Oil: a look at demand
Over the past few years, discussions regarding the oil price trend have tended to focus on the supply of this «black gold». An understandable emphasis given the recent importance of supply factors on the movement of the price of crude oil, particularly the rise in shale. But what about demand? What are the recent changes in this side of the equation and the likely developments in the near future? What effect will the trend in demand have on the price of oil?

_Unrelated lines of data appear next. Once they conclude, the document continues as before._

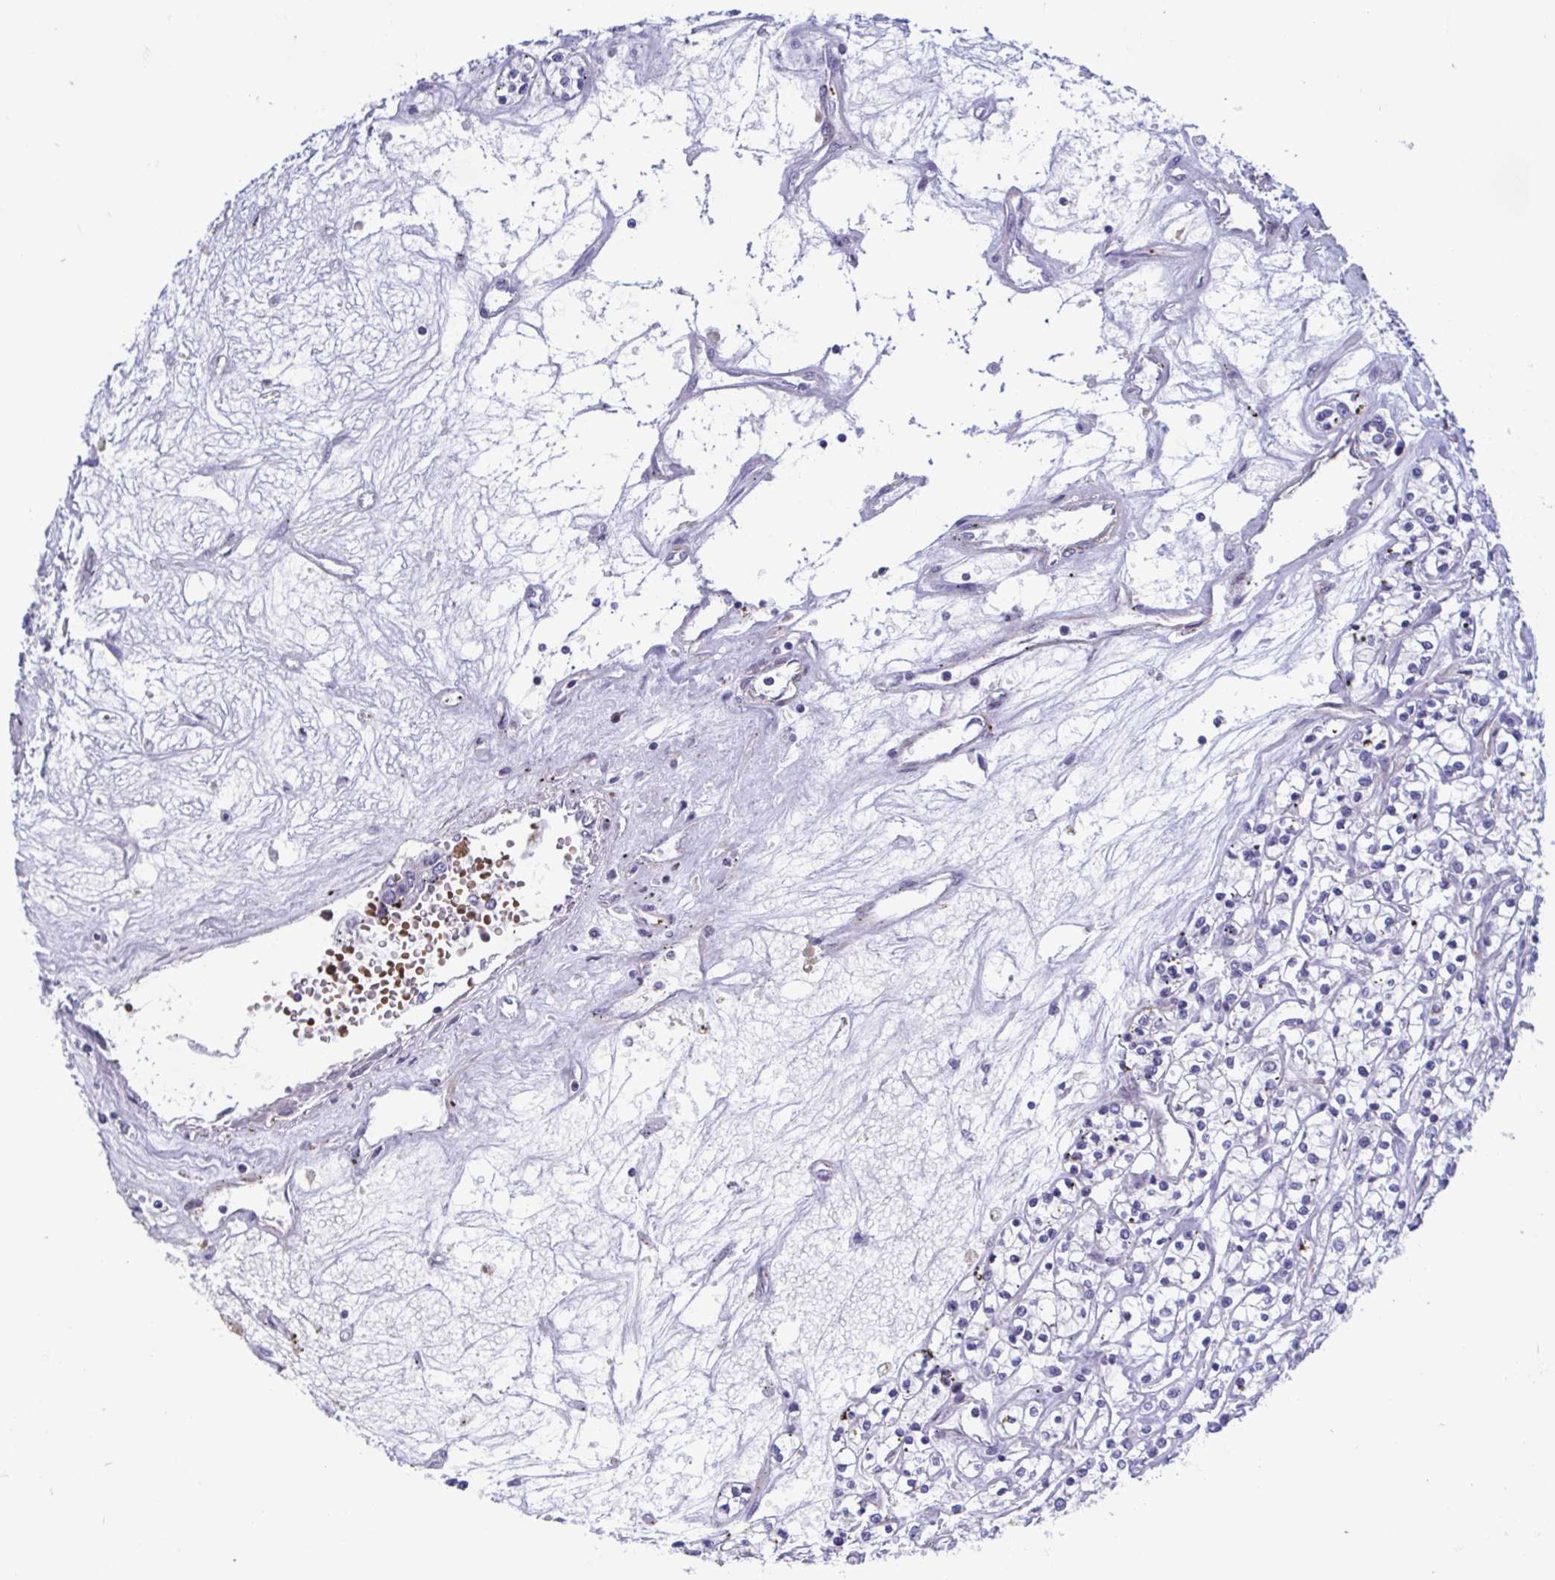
{"staining": {"intensity": "negative", "quantity": "none", "location": "none"}, "tissue": "renal cancer", "cell_type": "Tumor cells", "image_type": "cancer", "snomed": [{"axis": "morphology", "description": "Adenocarcinoma, NOS"}, {"axis": "topography", "description": "Kidney"}], "caption": "The IHC micrograph has no significant staining in tumor cells of renal adenocarcinoma tissue.", "gene": "LRRC38", "patient": {"sex": "female", "age": 59}}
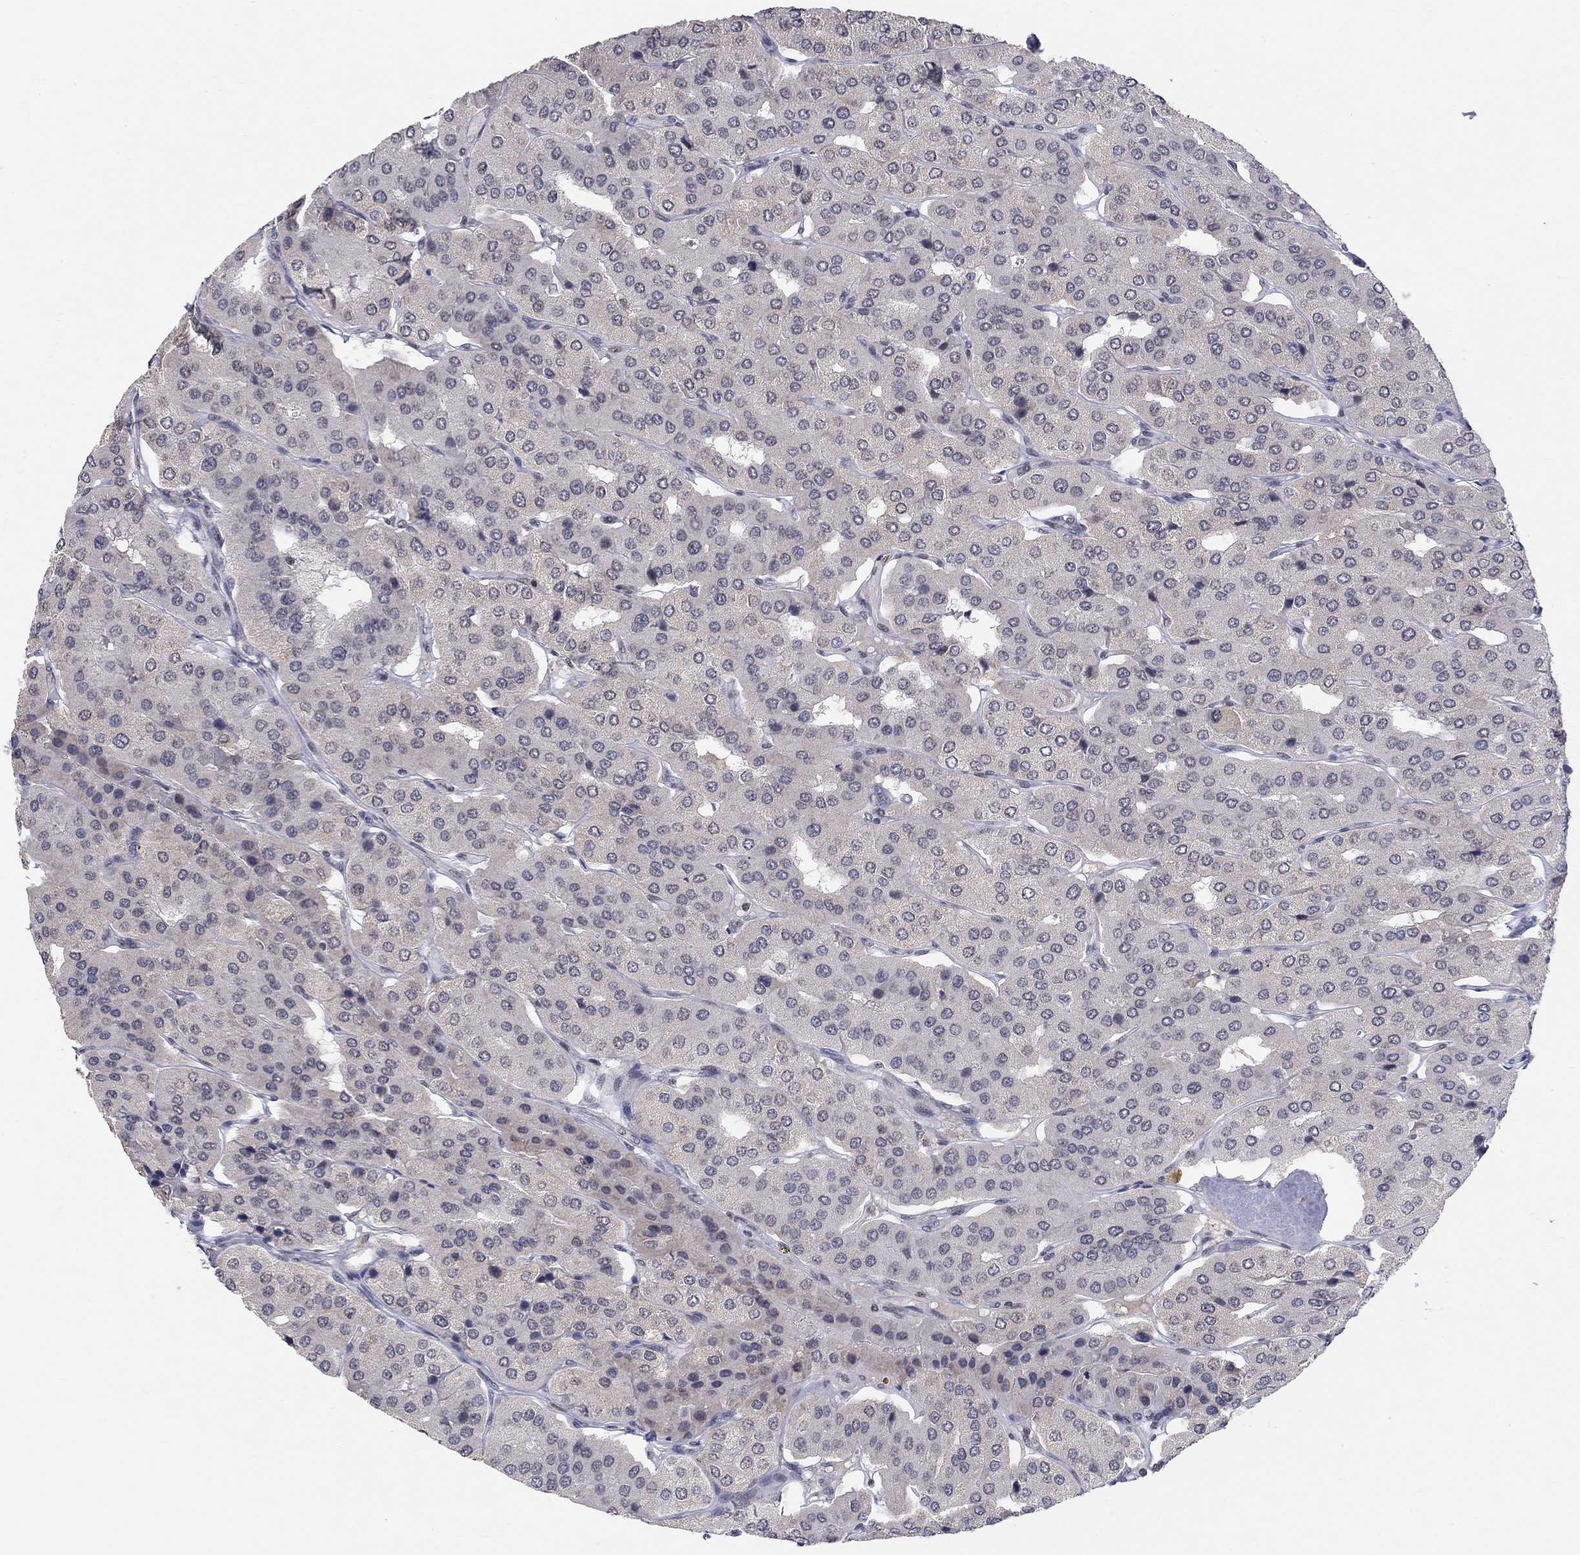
{"staining": {"intensity": "negative", "quantity": "none", "location": "none"}, "tissue": "parathyroid gland", "cell_type": "Glandular cells", "image_type": "normal", "snomed": [{"axis": "morphology", "description": "Normal tissue, NOS"}, {"axis": "morphology", "description": "Adenoma, NOS"}, {"axis": "topography", "description": "Parathyroid gland"}], "caption": "A photomicrograph of human parathyroid gland is negative for staining in glandular cells. (Brightfield microscopy of DAB IHC at high magnification).", "gene": "KLF12", "patient": {"sex": "female", "age": 86}}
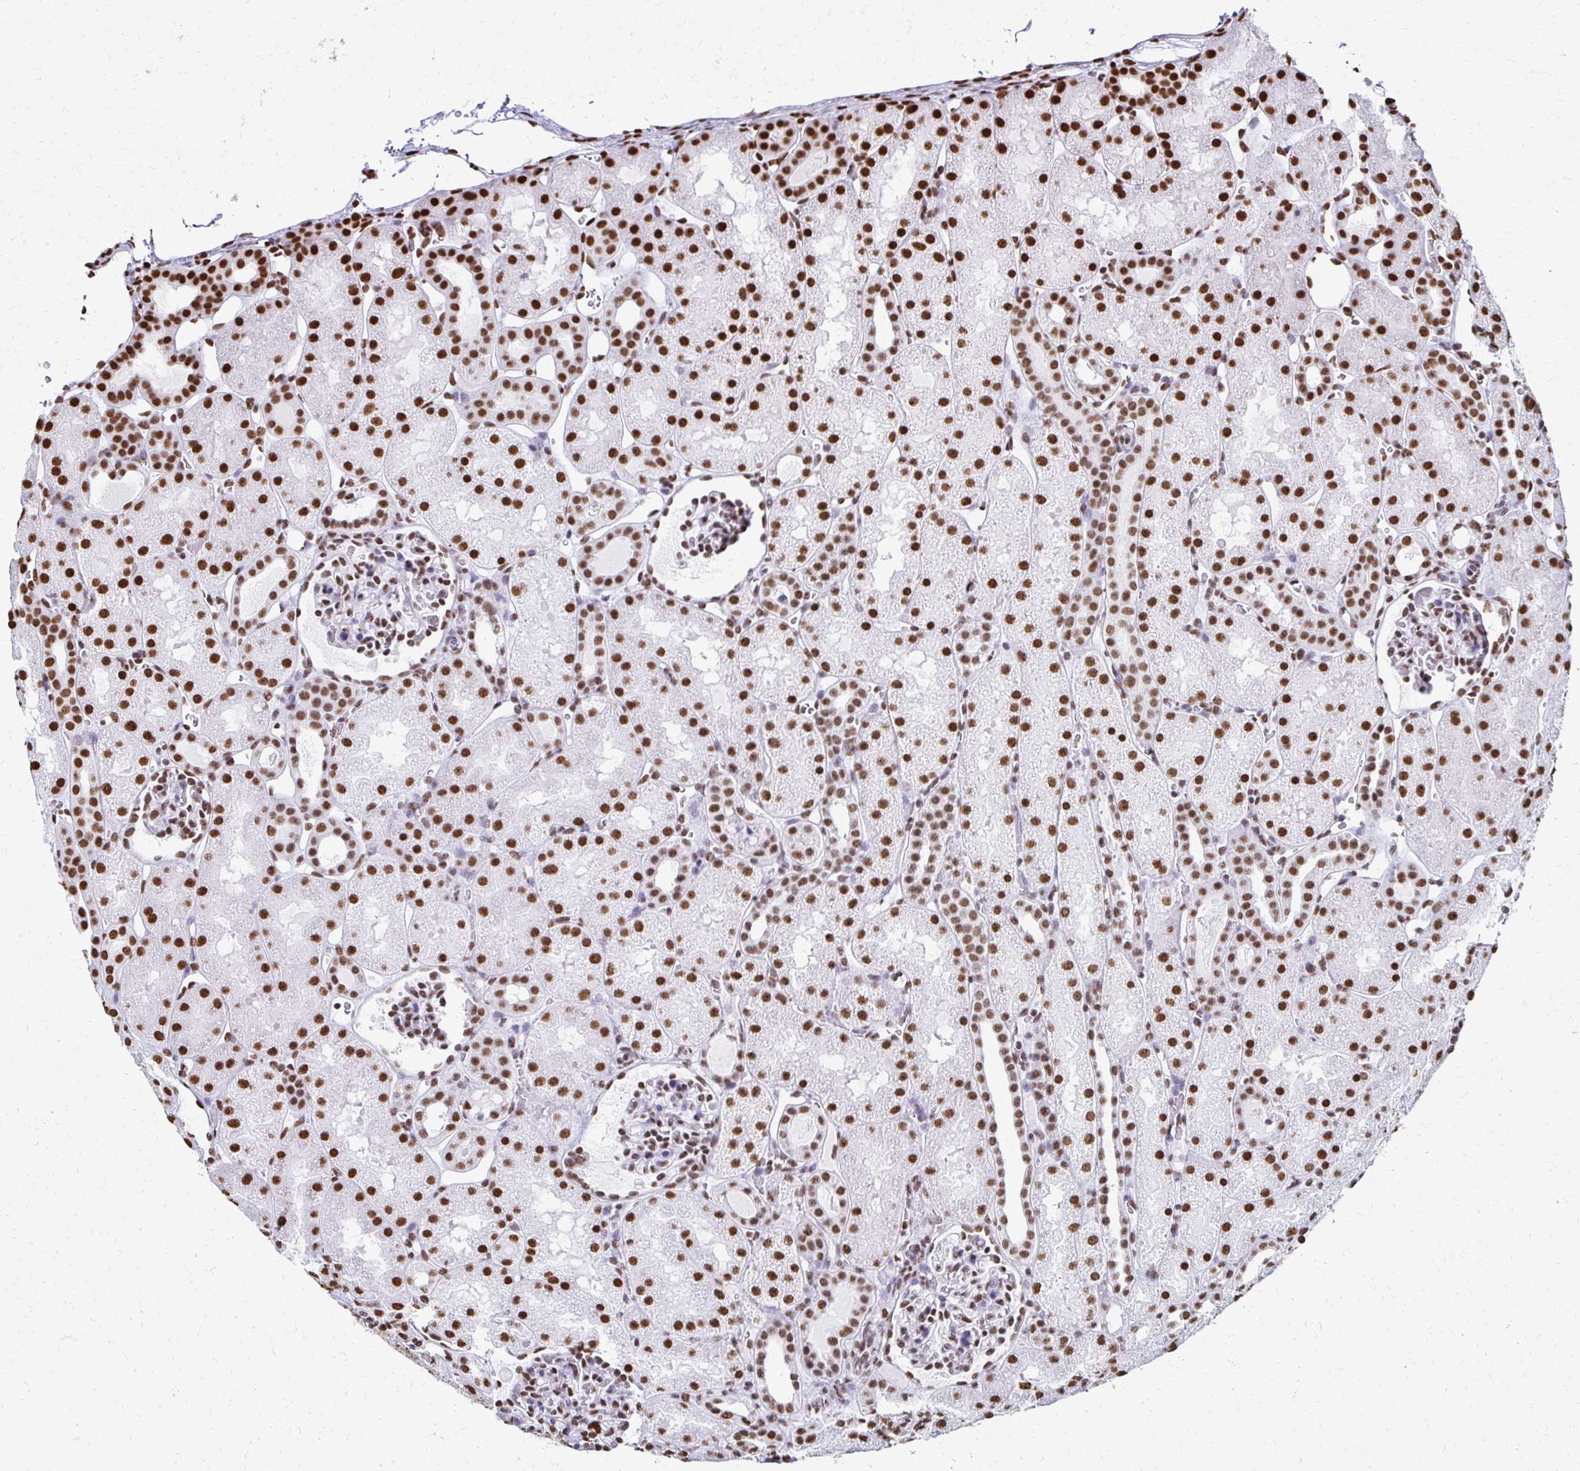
{"staining": {"intensity": "strong", "quantity": ">75%", "location": "nuclear"}, "tissue": "kidney", "cell_type": "Cells in glomeruli", "image_type": "normal", "snomed": [{"axis": "morphology", "description": "Normal tissue, NOS"}, {"axis": "topography", "description": "Kidney"}], "caption": "Immunohistochemical staining of unremarkable human kidney displays >75% levels of strong nuclear protein expression in approximately >75% of cells in glomeruli. (DAB = brown stain, brightfield microscopy at high magnification).", "gene": "NONO", "patient": {"sex": "male", "age": 2}}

Recently, demand has being showing signs of getting stronger. The year-on-year increase in 2Q 2017 was 2.4%, reaching 97.9 million barrels per day (mb/d). This strong growth in demand has led the International Energy Agency (IEA) to raise its forecast for world oil demand in 2017 by 1.6 mb/d (up to 97.7 mb/d on average for the year as a whole). This revision is based mainly on the higher demand coming from the OECD and particularly Europe and the US. Steady growth in world oil demand is expected in 2018, exceeding 100 mb/d by the end of the year.
Taking a longer term view, the trend in demand depends largely on one country in particular whose share in world demand has grown sharply on the past few years: China. Between 2005 and 2015, China’s oil consumption rose by 4.8 mb/d, representing almost half the total increase in oil demand, while China’s share of world oil consumption has reached 12%.
Moreover, the Asian giant’s share is likely to continue increasing significantly over the coming years. For example, in a scenario of around 4% economic growth per year, which is lower than the past few years, as well as a moderate increase in demand sensitivity to GDP growth, oil demand would go from 11.5 mb/d in 2015 to 15.2 mb/d in 2025. But if economic growth remains high (around 7%) and demand continues its historically observed pattern, China’s demand could reach 20.8 mb/d in 2025, more than the total demand by the US at present.
This second, more extreme case could have a considerable impact on the price of oil. For instance, recent estimates by the Federal Reserve Bank of San Francisco suggest that oil prices could reach USD 172 if China’s demand goes on increasing significantly and there is only a moderate rise in supply. This estimate is based on an extreme scenario and is therefore not very likely but it illustrates just how important Chinese demand will be.
Finally, it is important to remember that long-term estimates of demand’s impact are notoriously uncertain. China’s oil demand in particular and world demand in general will depend on the country’s economic growth but also on its energy policy decisions. China’s economy is expected to go on growing quite rapidly, which should boost its demand for oil, but there are more doubts regarding its energy policy. The increase in oil consumption could vary greatly depending on the path taken. One sign of this are the recent announcements by the Chinese government regarding its intention to gradually phase out the sale of traditional vehicles as from 2019.